[Opening Data for analysis section]

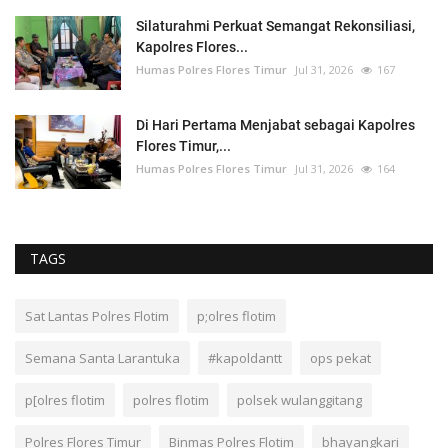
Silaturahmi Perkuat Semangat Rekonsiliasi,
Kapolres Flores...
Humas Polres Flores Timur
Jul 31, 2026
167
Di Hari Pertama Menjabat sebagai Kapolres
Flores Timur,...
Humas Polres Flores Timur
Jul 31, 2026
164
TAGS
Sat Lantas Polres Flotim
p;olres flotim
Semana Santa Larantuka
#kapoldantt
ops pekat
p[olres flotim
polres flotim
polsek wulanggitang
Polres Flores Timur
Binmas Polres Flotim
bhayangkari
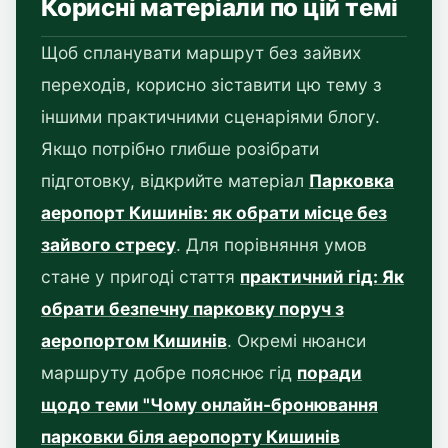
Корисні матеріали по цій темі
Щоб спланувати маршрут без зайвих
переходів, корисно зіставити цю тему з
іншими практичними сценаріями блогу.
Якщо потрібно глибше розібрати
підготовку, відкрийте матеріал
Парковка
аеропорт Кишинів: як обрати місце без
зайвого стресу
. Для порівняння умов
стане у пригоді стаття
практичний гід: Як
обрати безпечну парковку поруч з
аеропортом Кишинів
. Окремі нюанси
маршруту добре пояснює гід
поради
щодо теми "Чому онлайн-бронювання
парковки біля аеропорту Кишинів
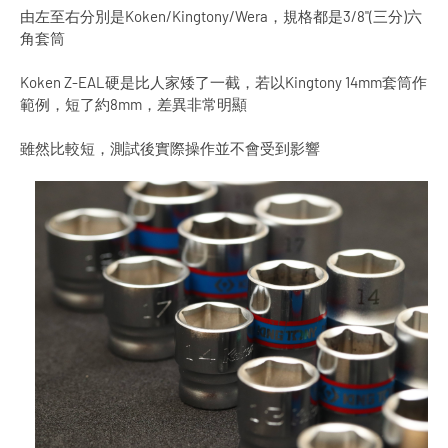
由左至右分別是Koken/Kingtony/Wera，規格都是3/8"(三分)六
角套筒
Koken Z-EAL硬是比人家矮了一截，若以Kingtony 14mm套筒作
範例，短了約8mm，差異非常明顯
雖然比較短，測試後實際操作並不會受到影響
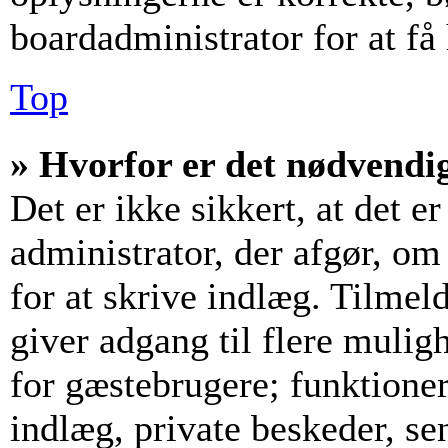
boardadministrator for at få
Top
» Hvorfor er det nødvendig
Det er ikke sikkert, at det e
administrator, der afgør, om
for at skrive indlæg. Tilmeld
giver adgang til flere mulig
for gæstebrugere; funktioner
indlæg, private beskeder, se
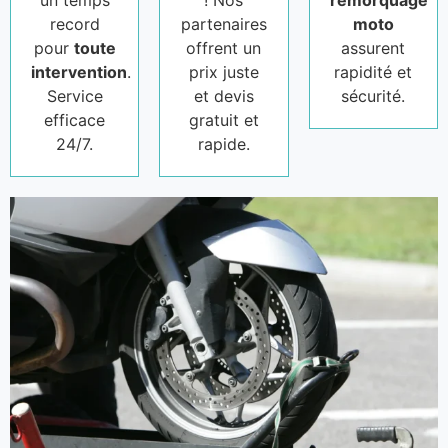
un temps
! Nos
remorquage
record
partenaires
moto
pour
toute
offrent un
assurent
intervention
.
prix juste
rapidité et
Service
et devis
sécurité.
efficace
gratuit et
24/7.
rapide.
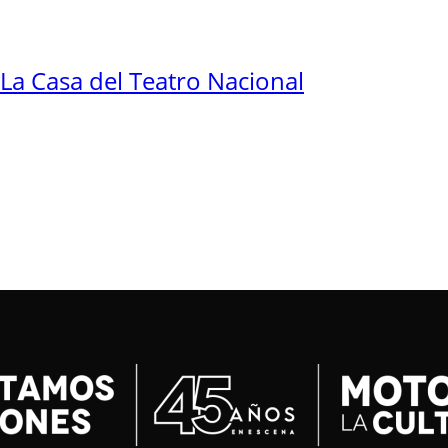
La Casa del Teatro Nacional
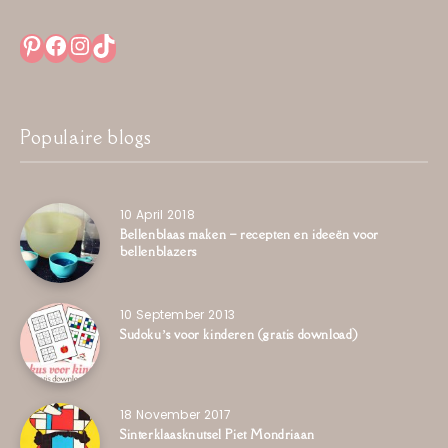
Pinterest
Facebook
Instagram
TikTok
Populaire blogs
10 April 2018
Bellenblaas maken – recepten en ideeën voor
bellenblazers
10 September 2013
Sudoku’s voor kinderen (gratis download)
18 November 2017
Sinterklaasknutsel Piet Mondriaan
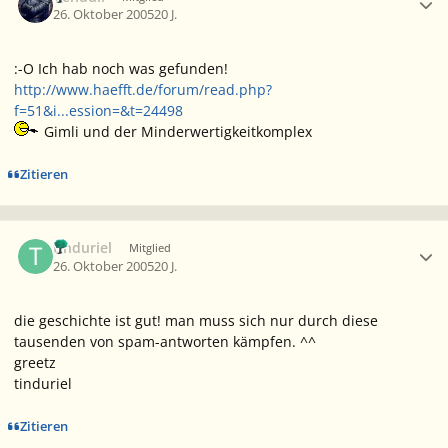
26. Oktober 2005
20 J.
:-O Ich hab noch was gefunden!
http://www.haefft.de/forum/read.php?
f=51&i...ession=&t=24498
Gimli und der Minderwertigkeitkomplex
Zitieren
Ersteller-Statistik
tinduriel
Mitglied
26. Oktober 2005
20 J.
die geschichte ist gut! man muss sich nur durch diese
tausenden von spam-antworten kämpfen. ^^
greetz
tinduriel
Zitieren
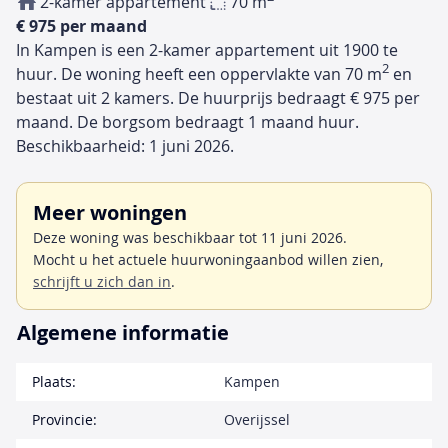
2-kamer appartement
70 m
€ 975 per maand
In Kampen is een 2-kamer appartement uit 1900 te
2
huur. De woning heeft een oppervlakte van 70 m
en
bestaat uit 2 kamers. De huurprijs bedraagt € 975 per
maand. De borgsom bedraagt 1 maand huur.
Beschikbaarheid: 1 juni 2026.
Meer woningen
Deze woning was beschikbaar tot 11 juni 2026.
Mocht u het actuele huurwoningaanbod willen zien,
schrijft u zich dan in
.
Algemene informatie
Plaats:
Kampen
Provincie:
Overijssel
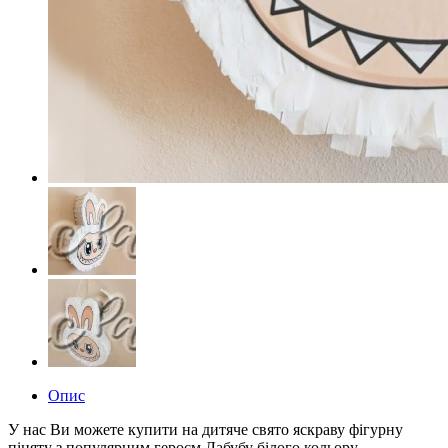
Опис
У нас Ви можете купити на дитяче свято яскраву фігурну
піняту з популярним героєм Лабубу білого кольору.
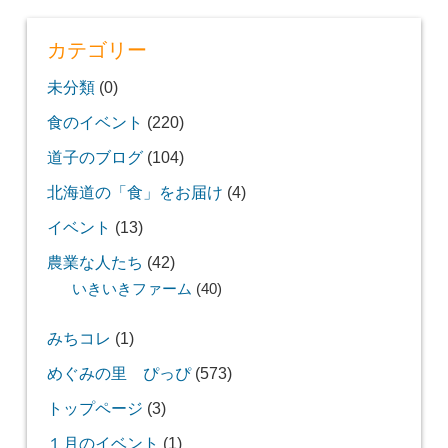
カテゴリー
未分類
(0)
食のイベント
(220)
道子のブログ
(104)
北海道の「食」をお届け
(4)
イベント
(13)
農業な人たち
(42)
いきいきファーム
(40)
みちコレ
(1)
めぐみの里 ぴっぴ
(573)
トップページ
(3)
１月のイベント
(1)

[Closing Data for analysis section]

— Try it —
Write out the text of every record line for line, leaving out the pictures.

— Response to this exercise —
Silaturahmi Perkuat Semangat Rekonsiliasi,
Kapolres Flores...
Humas Polres Flores Timur
Jul 31, 2026
167
Di Hari Pertama Menjabat sebagai Kapolres
Flores Timur,...
Humas Polres Flores Timur
Jul 31, 2026
164
TAGS
Sat Lantas Polres Flotim
p;olres flotim
Semana Santa Larantuka
#kapoldantt
ops pekat
p[olres flotim
polres flotim
polsek wulanggitang
Polres Flores Timur
Binmas Polres Flotim
bhayangkari
Корисні матеріали по цій темі
Щоб спланувати маршрут без зайвих
переходів, корисно зіставити цю тему з
іншими практичними сценаріями блогу.
Якщо потрібно глибше розібрати
підготовку, відкрийте матеріал
Парковка
аеропорт Кишинів: як обрати місце без
зайвого стресу
. Для порівняння умов
стане у пригоді стаття
практичний гід: Як
обрати безпечну парковку поруч з
аеропортом Кишинів
. Окремі нюанси
маршруту добре пояснює гід
поради
щодо теми "Чому онлайн-бронювання
парковки біля аеропорту Кишинів
由左至右分別是Koken/Kingtony/Wera，規格都是3/8"(三分)六
角套筒
Koken Z-EAL硬是比人家矮了一截，若以Kingtony 14mm套筒作
範例，短了約8mm，差異非常明顯
雖然比較短，測試後實際操作並不會受到影響
boardadministrator for at få
Top
» Hvorfor er det nødvendig
Det er ikke sikkert, at det e
administrator, der afgør, om
for at skrive indlæg. Tilmeld
giver adgang til flere mulig
for gæstebrugere; funktioner
indlæg, private beskeder, se
un temps
! Nos
remorquage
record
partenaires
moto
pour
toute
offrent un
assurent
intervention
.
prix juste
rapidité et
Service
et devis
sécurité.
efficace
gratuit et
24/7.
rapide.
La Casa del Teatro Nacional
Pinterest
Facebook
Instagram
TikTok
Populaire blogs
10 April 2018
Bellenblaas maken – recepten en ideeën voor
bellenblazers
10 September 2013
Sudoku’s voor kinderen (gratis download)
18 November 2017
Sinterklaasknutsel Piet Mondriaan
26. Oktober 2005
20 J.
:-O Ich hab noch was gefunden!
http://www.haefft.de/forum/read.php?
f=51&i...ession=&t=24498
Gimli und der Minderwertigkeitkomplex
Zitieren
Ersteller-Statistik
tinduriel
Mitglied
26. Oktober 2005
20 J.
die geschichte ist gut! man muss sich nur durch diese
tausenden von spam-antworten kämpfen. ^^
greetz
tinduriel
Zitieren
2-kamer appartement
70 m
€ 975 per maand
In Kampen is een 2-kamer appartement uit 1900 te
2
huur. De woning heeft een oppervlakte van 70 m
en
bestaat uit 2 kamers. De huurprijs bedraagt € 975 per
maand. De borgsom bedraagt 1 maand huur.
Beschikbaarheid: 1 juni 2026.
Meer woningen
Deze woning was beschikbaar tot 11 juni 2026.
Mocht u het actuele huurwoningaanbod willen zien,
schrijft u zich dan in
.
Algemene informatie
Plaats:
Kampen
Provincie:
Overijssel
Опис
У нас Ви можете купити на дитяче свято яскраву фігурну
піняту з популярним героєм Лабубу білого кольору.
カテゴリー
未分類
(0)
食のイベント
(220)
道子のブログ
(104)
北海道の「食」をお届け
(4)
イベント
(13)
農業な人たち
(42)
いきいきファーム
(40)
みちコレ
(1)
めぐみの里 ぴっぴ
(573)
トップページ
(3)
１月のイベント
(1)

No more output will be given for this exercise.